The film’s spookiness peaks when Lita—after being, by all appearances, successfully killed by the gang--returns as a vengeful ghost. This leads to a sequence in which a squadron of police officers watch in astonishment from an adjoining rooftop as Lita, singing a mournful tune, repeatedly explodes into a cloud of white phosphorous before reappearing. It is a truly dreamlike moment, one that speaks well of Doss’s skills as a filmmaker and visual stylist. It is also commendably free of panty shots.
It also speaks well of Doss’s skills as a filmmaker that
C.I.D. Raju is a very entertaining film, even when watched by someone who has no idea at all what is supposed to be going on it it. Those scant moments in which there is no chase, fistfight, hip swiveling item girl, or monster reliably contain some quirk of fashion or mid-century interior design that is equally compelling.
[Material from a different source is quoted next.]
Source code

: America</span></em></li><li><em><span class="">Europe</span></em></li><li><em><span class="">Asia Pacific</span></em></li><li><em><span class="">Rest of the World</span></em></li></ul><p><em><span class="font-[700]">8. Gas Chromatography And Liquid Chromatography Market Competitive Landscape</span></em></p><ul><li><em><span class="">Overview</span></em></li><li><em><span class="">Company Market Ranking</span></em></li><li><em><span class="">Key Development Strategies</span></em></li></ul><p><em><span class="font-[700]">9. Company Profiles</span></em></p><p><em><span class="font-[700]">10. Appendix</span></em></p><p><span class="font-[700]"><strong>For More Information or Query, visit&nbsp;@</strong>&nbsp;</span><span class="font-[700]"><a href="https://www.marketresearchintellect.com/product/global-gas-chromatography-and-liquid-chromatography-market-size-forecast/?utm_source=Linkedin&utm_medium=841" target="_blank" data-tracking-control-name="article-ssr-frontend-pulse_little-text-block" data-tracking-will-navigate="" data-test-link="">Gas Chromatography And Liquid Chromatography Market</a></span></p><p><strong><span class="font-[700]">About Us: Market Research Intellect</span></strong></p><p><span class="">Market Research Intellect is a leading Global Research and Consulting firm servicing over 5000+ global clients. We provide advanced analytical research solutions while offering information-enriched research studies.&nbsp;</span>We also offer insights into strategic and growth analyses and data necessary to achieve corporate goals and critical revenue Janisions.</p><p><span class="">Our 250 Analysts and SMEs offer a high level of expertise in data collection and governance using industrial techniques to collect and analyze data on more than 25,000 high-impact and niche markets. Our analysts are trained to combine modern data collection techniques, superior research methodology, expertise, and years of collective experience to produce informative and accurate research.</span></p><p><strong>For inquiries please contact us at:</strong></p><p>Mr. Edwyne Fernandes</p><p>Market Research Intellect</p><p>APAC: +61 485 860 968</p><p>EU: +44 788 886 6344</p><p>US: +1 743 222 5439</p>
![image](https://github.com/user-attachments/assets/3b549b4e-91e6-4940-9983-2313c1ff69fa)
Notable among these visual bonbons are the gang’s chain smoking, plaid skirt wearing gunmoll and the odd, ceramic baby statue that adorns the Magistrate’s coffee table. This is not to mention the grating comic relief turn by Raja Babu, whose every bit of shrill physical business is accompanied by weird sci-fi sound effects, because, well,
we are never to mention that, ever.
C.I.D. Raju ends, as is traditional, with an all-hands-on-deck dust-up involving every member of the cast that is filled with kung fu and gun violence. As much as you might decry its predictability, I think that, were the cast to instead join hands and sing us out to “Kumbaya”, we would find ourselves left with a profound emptiness. Such meatheaded spectacle is exactly what K.S.R. Doss was brought into this world to provide. In return, we can offer him only a drunken mind and a complete annihilation of disbelief.